**Work instructions**:
Examine each line of the data, and copy the ones containing "molmap".

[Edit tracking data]
== Segment start ==
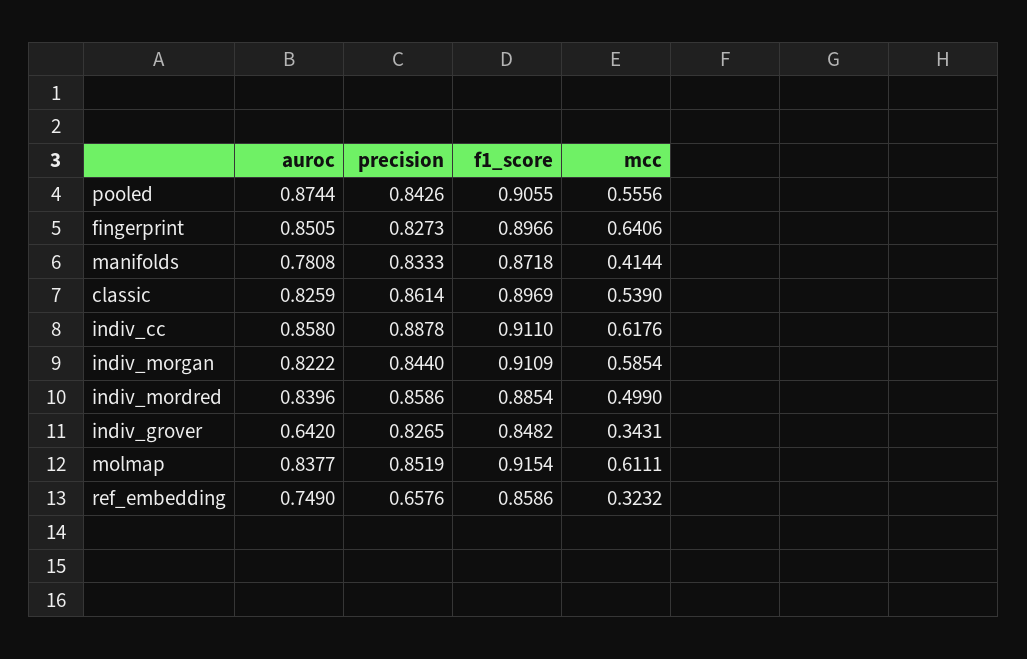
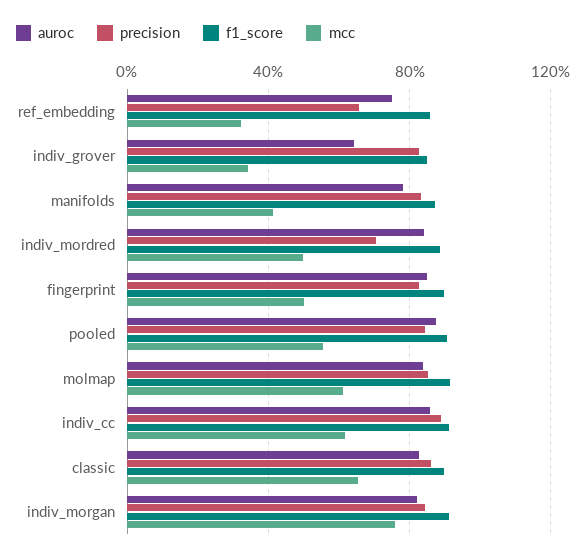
  {
    "auroc": {
      "pooled": 0.8744,
      "fingerprint": 0.8505,
      "manifolds": 0.7808,
      "classic": 0.8259,
      "indiv_cc": 0.858,
      "indiv_morgan": 0.8222,
      "indiv_mordred": 0.8396,
      "indiv_grover": 0.642,
      "molmap": 0.8377,
      "ref_embedding": 0.749
    },
    "precision": {
      "pooled": 0.8426,
      "fingerprint": 0.8273,
      "manifolds": 0.8333,
      "classic": 0.8614,
      "indiv_cc": 0.8878,
      "indiv_morgan": 0.844,
-     "indiv_mordred": 0.8586,
+     "indiv_mordred": 0.7,
      "indiv_grover": 0.8265,
      "molmap": 0.8519,
      "ref_embedding": 0.6576
    },
    "f1_score": {
      "pooled": 0.9055,
      "fingerprint": 0.8966,
      "manifolds": 0.8718,
      "classic": 0.8969,
      "indiv_cc": 0.911,
      "indiv_morgan": 0.9109,
      "indiv_mordred": 0.8854,
      "indiv_grover": 0.8482,
      "molmap": 0.9154,
      "ref_embedding": 0.8586
    },
    "mcc": {
      "pooled": 0.5556,
-     "fingerprint": 0.6406,
+     "fingerprint": 0.5,
      "manifolds": 0.4144,
-     "classic": 0.539,
+     "classic": 0.65,
      "indiv_cc": 0.6176,
-     "indiv_morgan": 0.5854,
+     "indiv_morgan": 0.75,
      "indiv_mordred": 0.499,
      "indiv_grover": 0.3431,
      "molmap": 0.6111,
      "ref_embedding": 0.3232
    }
  }

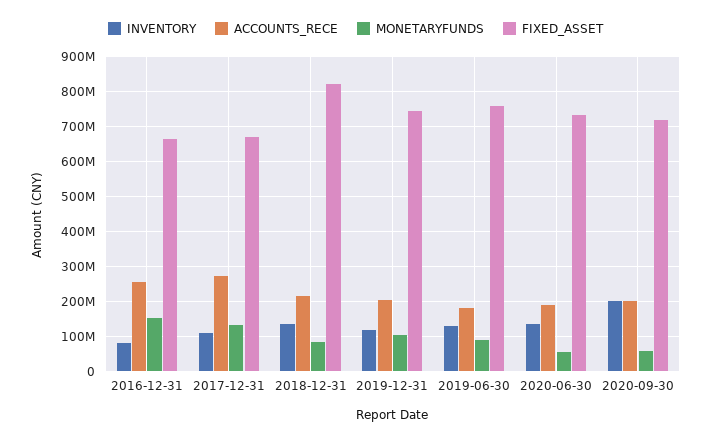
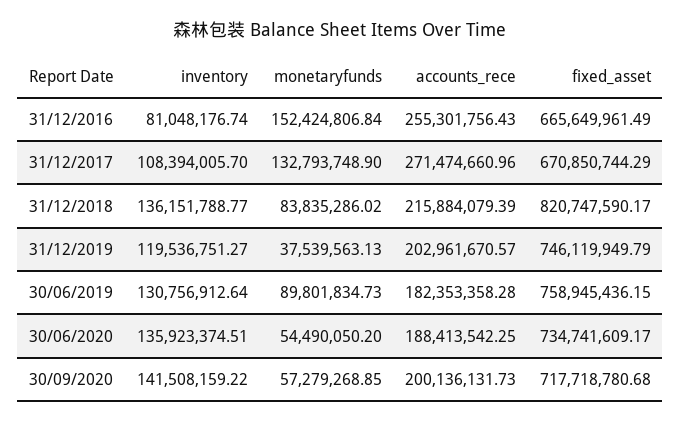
  {
    "INVENTORY": {
      "2016-12-31": 81048176.74,
      "2017-12-31": 108394005.7,
      "2018-12-31": 136151788.77,
      "2019-12-31": 119536751.27,
      "2019-06-30": 130756912.64,
      "2020-06-30": 135923374.51,
-     "2020-09-30": 200000000
+     "2020-09-30": 141508159.22
    },
    "ACCOUNTS_RECE": {
      "2016-12-31": 255301756.43,
      "2017-12-31": 271474660.96,
      "2018-12-31": 215884079.39,
      "2019-12-31": 202961670.57,
      "2019-06-30": 182353358.28,
      "2020-06-30": 188413542.25,
      "2020-09-30": 200136131.73
    },
    "MONETARYFUNDS": {
      "2016-12-31": 152424806.84,
      "2017-12-31": 132793748.9,
      "2018-12-31": 83835286.02,
-     "2019-12-31": 100000000,
+     "2019-12-31": 37539563.13,
      "2019-06-30": 89801834.73,
      "2020-06-30": 54490050.2,
      "2020-09-30": 57279268.85
    },
    "FIXED_ASSET": {
      "2016-12-31": 665649961.49,
      "2017-12-31": 670850744.29,
      "2018-12-31": 820747590.17,
      "2019-12-31": 746119949.79,
      "2019-06-30": 758945436.15,
      "2020-06-30": 734741609.17,
      "2020-09-30": 717718780.68
    }
  }

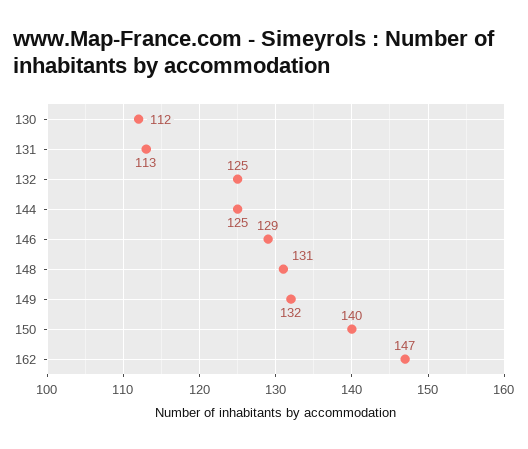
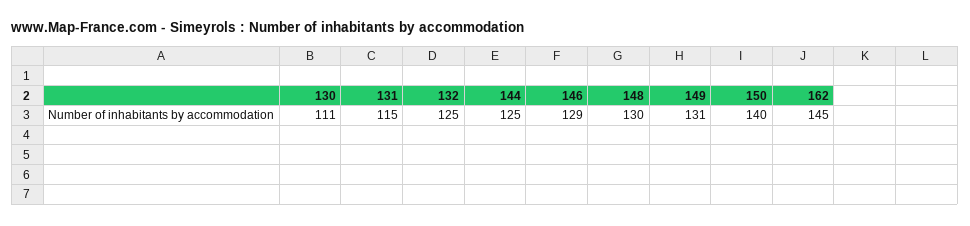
  {
-   "130": 112,
+   "130": 111,
-   "131": 113,
+   "131": 115,
    "132": 125,
    "144": 125,
    "146": 129,
-   "148": 131,
+   "148": 130,
-   "149": 132,
+   "149": 131,
    "150": 140,
-   "162": 147
+   "162": 145
  }

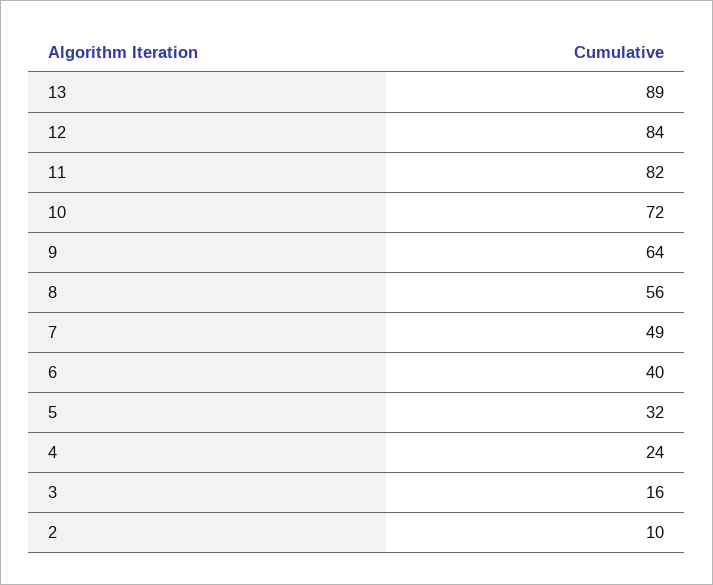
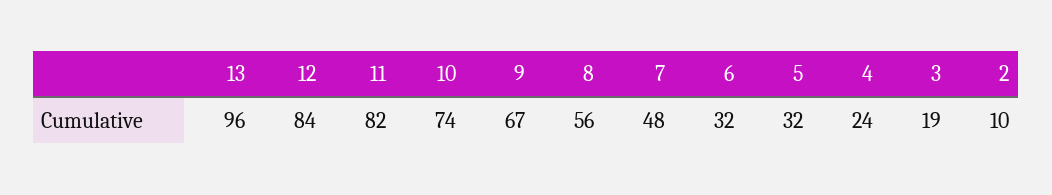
  {
-   "13": 89,
+   "13": 96,
    "12": 84,
    "11": 82,
-   "10": 72,
+   "10": 74,
-   "9": 64,
+   "9": 67,
    "8": 56,
-   "7": 49,
+   "7": 48,
-   "6": 40,
+   "6": 32,
    "5": 32,
    "4": 24,
-   "3": 16,
+   "3": 19,
    "2": 10
  }

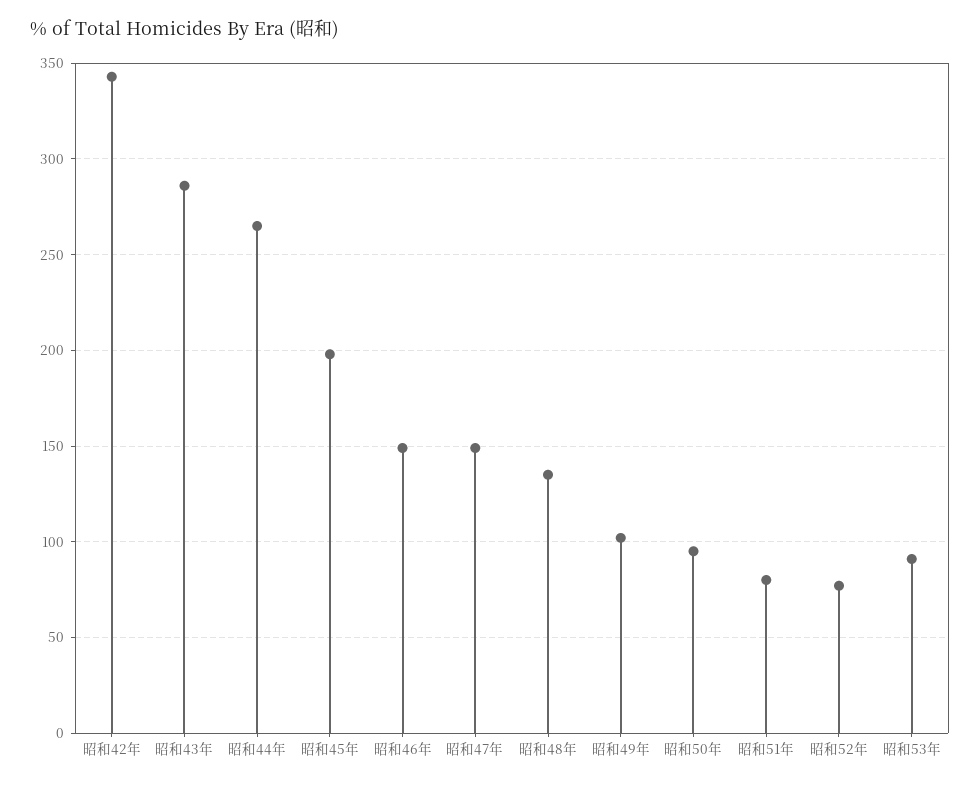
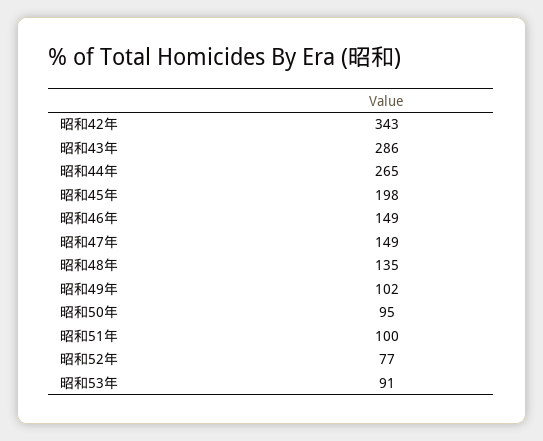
  {
    "昭和42年": 343,
    "昭和43年": 286,
    "昭和44年": 265,
    "昭和45年": 198,
    "昭和46年": 149,
    "昭和47年": 149,
    "昭和48年": 135,
    "昭和49年": 102,
    "昭和50年": 95,
-   "昭和51年": 80,
+   "昭和51年": 100,
    "昭和52年": 77,
    "昭和53年": 91
  }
== Segment end ==
**Exercise solution**:
      "molmap": 0.8377,
      "molmap": 0.8519,
      "molmap": 0.9154,
      "molmap": 0.6111,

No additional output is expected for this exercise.